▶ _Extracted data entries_
★ ★ ★ ★ ★ ★ ★

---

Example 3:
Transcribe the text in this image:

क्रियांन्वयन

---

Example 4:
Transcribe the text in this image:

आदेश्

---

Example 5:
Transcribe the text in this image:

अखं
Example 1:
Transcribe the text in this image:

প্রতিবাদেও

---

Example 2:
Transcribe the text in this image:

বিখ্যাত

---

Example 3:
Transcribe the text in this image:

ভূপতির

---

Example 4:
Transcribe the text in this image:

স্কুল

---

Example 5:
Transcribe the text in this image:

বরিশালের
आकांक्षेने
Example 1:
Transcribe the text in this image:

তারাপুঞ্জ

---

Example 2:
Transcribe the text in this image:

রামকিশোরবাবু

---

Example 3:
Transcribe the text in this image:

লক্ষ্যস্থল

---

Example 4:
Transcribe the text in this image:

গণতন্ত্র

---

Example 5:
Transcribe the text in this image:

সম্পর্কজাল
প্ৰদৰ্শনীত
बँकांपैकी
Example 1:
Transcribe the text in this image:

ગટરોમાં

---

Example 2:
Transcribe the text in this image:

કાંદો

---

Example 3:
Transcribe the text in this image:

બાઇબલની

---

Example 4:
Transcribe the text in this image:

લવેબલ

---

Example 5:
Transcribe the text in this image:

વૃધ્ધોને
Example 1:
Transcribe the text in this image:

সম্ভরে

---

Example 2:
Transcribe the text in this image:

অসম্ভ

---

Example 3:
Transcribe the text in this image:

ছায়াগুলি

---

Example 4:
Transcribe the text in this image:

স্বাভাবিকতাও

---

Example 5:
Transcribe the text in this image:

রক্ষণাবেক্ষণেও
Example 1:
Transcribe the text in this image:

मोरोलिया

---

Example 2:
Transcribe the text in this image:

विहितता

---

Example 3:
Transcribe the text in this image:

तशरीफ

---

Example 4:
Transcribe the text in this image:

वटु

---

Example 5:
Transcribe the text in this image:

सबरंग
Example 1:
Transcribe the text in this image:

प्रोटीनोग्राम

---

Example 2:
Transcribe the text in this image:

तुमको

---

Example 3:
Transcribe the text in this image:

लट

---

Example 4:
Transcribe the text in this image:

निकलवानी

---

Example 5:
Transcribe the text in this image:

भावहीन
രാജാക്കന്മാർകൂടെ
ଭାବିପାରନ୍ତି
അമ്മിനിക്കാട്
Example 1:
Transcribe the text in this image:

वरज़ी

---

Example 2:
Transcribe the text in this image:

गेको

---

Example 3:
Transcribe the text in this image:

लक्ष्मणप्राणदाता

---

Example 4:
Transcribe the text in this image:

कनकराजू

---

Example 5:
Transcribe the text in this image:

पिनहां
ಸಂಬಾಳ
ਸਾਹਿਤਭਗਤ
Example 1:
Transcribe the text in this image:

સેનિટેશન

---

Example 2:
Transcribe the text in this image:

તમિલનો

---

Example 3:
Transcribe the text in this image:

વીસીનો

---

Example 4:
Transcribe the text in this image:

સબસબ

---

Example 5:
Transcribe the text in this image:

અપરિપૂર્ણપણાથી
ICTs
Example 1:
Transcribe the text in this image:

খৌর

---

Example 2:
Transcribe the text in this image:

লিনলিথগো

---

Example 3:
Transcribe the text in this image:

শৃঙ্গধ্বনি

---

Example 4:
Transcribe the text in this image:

★ ★ ★ ★ ★ ★ ★

▶ _EXERCISE OBJECTIVE_
Each line above must be reproduced exactly.

▶ _EXERCISE ANSWER_
---

Example 3:
Transcribe the text in this image:

क्रियांन्वयन

---

Example 4:
Transcribe the text in this image:

आदेश्

---

Example 5:
Transcribe the text in this image:

अखं
Example 1:
Transcribe the text in this image:

প্রতিবাদেও

---

Example 2:
Transcribe the text in this image:

বিখ্যাত

---

Example 3:
Transcribe the text in this image:

ভূপতির

---

Example 4:
Transcribe the text in this image:

স্কুল

---

Example 5:
Transcribe the text in this image:

বরিশালের
आकांक्षेने
Example 1:
Transcribe the text in this image:

তারাপুঞ্জ

---

Example 2:
Transcribe the text in this image:

রামকিশোরবাবু

---

Example 3:
Transcribe the text in this image:

লক্ষ্যস্থল

---

Example 4:
Transcribe the text in this image:

গণতন্ত্র

---

Example 5:
Transcribe the text in this image:

সম্পর্কজাল
প্ৰদৰ্শনীত
बँकांपैकी
Example 1:
Transcribe the text in this image:

ગટરોમાં

---

Example 2:
Transcribe the text in this image:

કાંદો

---

Example 3:
Transcribe the text in this image:

બાઇબલની

---

Example 4:
Transcribe the text in this image:

લવેબલ

---

Example 5:
Transcribe the text in this image:

વૃધ્ધોને
Example 1:
Transcribe the text in this image:

সম্ভরে

---

Example 2:
Transcribe the text in this image:

অসম্ভ

---

Example 3:
Transcribe the text in this image:

ছায়াগুলি

---

Example 4:
Transcribe the text in this image:

স্বাভাবিকতাও

---

Example 5:
Transcribe the text in this image:

রক্ষণাবেক্ষণেও
Example 1:
Transcribe the text in this image:

मोरोलिया

---

Example 2:
Transcribe the text in this image:

विहितता

---

Example 3:
Transcribe the text in this image:

तशरीफ

---

Example 4:
Transcribe the text in this image:

वटु

---

Example 5:
Transcribe the text in this image:

सबरंग
Example 1:
Transcribe the text in this image:

प्रोटीनोग्राम

---

Example 2:
Transcribe the text in this image:

तुमको

---

Example 3:
Transcribe the text in this image:

लट

---

Example 4:
Transcribe the text in this image:

निकलवानी

---

Example 5:
Transcribe the text in this image:

भावहीन
രാജാക്കന്മാർകൂടെ
ଭାବିପାରନ୍ତି
അമ്മിനിക്കാട്
Example 1:
Transcribe the text in this image:

वरज़ी

---

Example 2:
Transcribe the text in this image:

गेको

---

Example 3:
Transcribe the text in this image:

लक्ष्मणप्राणदाता

---

Example 4:
Transcribe the text in this image:

कनकराजू

---

Example 5:
Transcribe the text in this image:

पिनहां
ಸಂಬಾಳ
ਸਾਹਿਤਭਗਤ
Example 1:
Transcribe the text in this image:

સેનિટેશન

---

Example 2:
Transcribe the text in this image:

તમિલનો

---

Example 3:
Transcribe the text in this image:

વીસીનો

---

Example 4:
Transcribe the text in this image:

સબસબ

---

Example 5:
Transcribe the text in this image:

અપરિપૂર્ણપણાથી
ICTs
Example 1:
Transcribe the text in this image:

খৌর

---

Example 2:
Transcribe the text in this image:

লিনলিথগো

---

Example 3:
Transcribe the text in this image:

শৃঙ্গধ্বনি

---

Example 4:
Transcribe the text in this image:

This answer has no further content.